SAPPERNET CYBERSECURITY

Insider Insights on Cybersecurity

Hydra Brute Force Password Cracker Overview via TryHackMe

As part of the Hacking with Hayden series: Hydra is used to brute force passwords. The goal is to crack a password by using a long list of potential passwords.

Hydra is used to brute force passwords. The goal is to crack a password by using a long list of potential passwords. Hydra targets protocols and works on the following list of protocols: Asterisk, AFP, Cisco AAA, Cisco auth, Cisco enable, CVS, Firebird, FTP,  HTTP-FORM-GET, HTTP-FORM-POST, HTTP-GET, HTTP-HEAD, HTTP-POST, HTTP-PROXY, HTTPS-FORM-GET, HTTPS-FORM-POST, HTTPS-GET, HTTPS-HEAD, HTTPS-POST, HTTP-Proxy, ICQ, IMAP, IRC, LDAP, MS-SQL, MYSQL, NCP, NNTP, Oracle Listener, Oracle SID, Oracle, PC-Anywhere, PCNFS, POP3, POSTGRES, RDP, Rexec, Rlogin, Rsh, RTSP, SAP/R3, SIP, SMB, SMTP, SMTP Enum, SNMP v1+v2+v3, SOCKS5, SSH (v1 and v2), SSHKEY, Subversion, Teamspeak (TS2), Telnet, VMware-Auth, VNC and XMPP. 
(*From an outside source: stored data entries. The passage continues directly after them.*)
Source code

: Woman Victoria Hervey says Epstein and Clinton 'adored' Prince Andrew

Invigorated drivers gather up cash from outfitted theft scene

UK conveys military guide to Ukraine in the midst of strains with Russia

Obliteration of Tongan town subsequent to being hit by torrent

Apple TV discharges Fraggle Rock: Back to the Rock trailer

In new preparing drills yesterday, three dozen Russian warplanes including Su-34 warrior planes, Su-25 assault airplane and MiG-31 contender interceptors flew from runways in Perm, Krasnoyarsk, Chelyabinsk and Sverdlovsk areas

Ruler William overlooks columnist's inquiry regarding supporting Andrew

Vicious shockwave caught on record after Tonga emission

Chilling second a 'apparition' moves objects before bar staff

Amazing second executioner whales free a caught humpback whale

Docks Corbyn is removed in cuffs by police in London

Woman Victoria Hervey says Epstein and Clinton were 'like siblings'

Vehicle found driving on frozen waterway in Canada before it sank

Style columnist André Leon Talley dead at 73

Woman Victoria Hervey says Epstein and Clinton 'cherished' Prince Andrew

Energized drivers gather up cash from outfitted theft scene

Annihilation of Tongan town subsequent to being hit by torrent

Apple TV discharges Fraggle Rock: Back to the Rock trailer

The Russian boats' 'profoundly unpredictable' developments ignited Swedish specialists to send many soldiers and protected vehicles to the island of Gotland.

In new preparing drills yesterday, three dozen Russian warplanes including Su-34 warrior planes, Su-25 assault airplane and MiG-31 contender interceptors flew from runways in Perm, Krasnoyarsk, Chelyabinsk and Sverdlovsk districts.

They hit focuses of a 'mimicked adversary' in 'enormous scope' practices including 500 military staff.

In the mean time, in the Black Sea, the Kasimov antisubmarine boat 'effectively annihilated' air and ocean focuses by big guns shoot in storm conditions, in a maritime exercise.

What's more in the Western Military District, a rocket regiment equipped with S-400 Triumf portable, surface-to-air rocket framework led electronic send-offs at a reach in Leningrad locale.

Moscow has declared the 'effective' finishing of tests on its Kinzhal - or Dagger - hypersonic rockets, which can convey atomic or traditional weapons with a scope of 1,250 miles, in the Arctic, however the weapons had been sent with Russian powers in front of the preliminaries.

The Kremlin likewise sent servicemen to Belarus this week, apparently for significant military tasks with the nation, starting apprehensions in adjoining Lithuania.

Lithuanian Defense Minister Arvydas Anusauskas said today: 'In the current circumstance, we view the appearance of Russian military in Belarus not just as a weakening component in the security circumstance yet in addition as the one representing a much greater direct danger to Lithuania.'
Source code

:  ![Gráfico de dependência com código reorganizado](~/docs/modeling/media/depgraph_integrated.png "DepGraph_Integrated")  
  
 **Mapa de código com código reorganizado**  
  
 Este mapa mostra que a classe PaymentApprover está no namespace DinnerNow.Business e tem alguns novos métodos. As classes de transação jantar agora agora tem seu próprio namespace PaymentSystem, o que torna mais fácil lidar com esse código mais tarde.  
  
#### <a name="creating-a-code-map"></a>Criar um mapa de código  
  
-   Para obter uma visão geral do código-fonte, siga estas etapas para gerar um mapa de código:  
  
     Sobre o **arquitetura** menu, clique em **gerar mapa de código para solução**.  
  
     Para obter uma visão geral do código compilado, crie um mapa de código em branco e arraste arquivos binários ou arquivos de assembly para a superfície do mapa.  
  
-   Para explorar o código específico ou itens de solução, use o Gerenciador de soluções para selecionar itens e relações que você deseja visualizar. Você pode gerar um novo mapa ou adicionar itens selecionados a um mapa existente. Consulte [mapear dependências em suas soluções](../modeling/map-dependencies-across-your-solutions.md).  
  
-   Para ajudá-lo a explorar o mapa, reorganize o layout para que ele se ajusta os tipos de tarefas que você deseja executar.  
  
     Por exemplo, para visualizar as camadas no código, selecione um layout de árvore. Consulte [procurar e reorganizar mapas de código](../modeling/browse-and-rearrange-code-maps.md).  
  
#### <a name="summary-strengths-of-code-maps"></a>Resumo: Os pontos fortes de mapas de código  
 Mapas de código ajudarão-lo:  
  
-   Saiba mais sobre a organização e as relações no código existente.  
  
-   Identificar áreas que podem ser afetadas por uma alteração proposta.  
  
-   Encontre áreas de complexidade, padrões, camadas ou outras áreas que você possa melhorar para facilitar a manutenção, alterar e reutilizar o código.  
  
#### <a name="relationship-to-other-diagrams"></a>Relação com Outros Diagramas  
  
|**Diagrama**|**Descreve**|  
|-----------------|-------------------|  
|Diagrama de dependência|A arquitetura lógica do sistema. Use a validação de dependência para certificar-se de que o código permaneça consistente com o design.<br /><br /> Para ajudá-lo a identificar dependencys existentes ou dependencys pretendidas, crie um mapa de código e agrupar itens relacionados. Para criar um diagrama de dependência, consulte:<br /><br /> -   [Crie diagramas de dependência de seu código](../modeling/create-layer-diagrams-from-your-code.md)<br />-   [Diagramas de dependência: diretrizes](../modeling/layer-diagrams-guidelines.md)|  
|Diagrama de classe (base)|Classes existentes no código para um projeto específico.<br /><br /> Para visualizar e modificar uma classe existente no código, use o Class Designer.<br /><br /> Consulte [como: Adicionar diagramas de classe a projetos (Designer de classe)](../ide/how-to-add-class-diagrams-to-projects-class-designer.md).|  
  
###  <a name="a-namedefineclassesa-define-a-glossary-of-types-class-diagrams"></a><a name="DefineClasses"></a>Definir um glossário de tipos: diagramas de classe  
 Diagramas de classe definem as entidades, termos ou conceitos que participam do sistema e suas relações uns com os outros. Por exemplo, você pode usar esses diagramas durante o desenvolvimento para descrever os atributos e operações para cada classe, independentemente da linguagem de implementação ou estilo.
Hydra highlights the importance of using a strong and secure password including special characters and more than 8 characters. If it does not and you are using a common password, it will be guessed. Hydra has access to lists with over 100 million potential passwords. This emphasizes the importance of using a strong password and never leaving the default passwords. 

Hydra Commands 

Depending on the protocol we are attacking, we use different protocols. The basic example given by TryHackMe is for bruteforcing an FTP protocol where the username is ‘user’ and we are using a list of passwords. ‘passlist.txt’ is the command we have put in place of the password to run the txt document containing a list of passwords to try in combination with the username ‘user’. 

hydra –l user –P passlist.txt ftp://MACHINE_IP  

Using SSH: -l is for the username, -P is to use a list of passwords, and –t determines how many threads to use.

E.g. hydra –l <username> -P <path to pass> MACHINE_IP –t 4 ssh 

Bruteforcing web forms – Hydra also has the ability to bruteforce web forms. To do this you must know if what type of request the web form is making, typically either GET or POST methods. In your browser, navigate to the developer tools to see the request types, or look at the source code. Following this is an example Hydra command used to brute force a POST web login form:

hydra –l <username> -P <wordlist> MACHINE_IP http-post-form “/:username=^USER&password=^PASS^:F=incorrect” -V 

That example uses a lot of options and looks a little daunting… lets break it down and describe what all of the options mean.  

-l = single username 

-P = use the following password list 

http-post-form = the type of form (post) 

/login url = the login page URL 

:username = form field where you input the username 

^USER^ = tells hydra the username 

password = form field where you input the password 

^PASS^ = tells Hydra to use the password list given earlier 

Login = indicates to hydra the Login failed message 

 Login failed = the login failure message that the form returns 

 F=incorrect = if you see this word on the page, its incorrect 

-V = verbose output for attempts 

To find all of the Hydra commads, in your terminal type /hydra -h , this will launch the Hydra help page.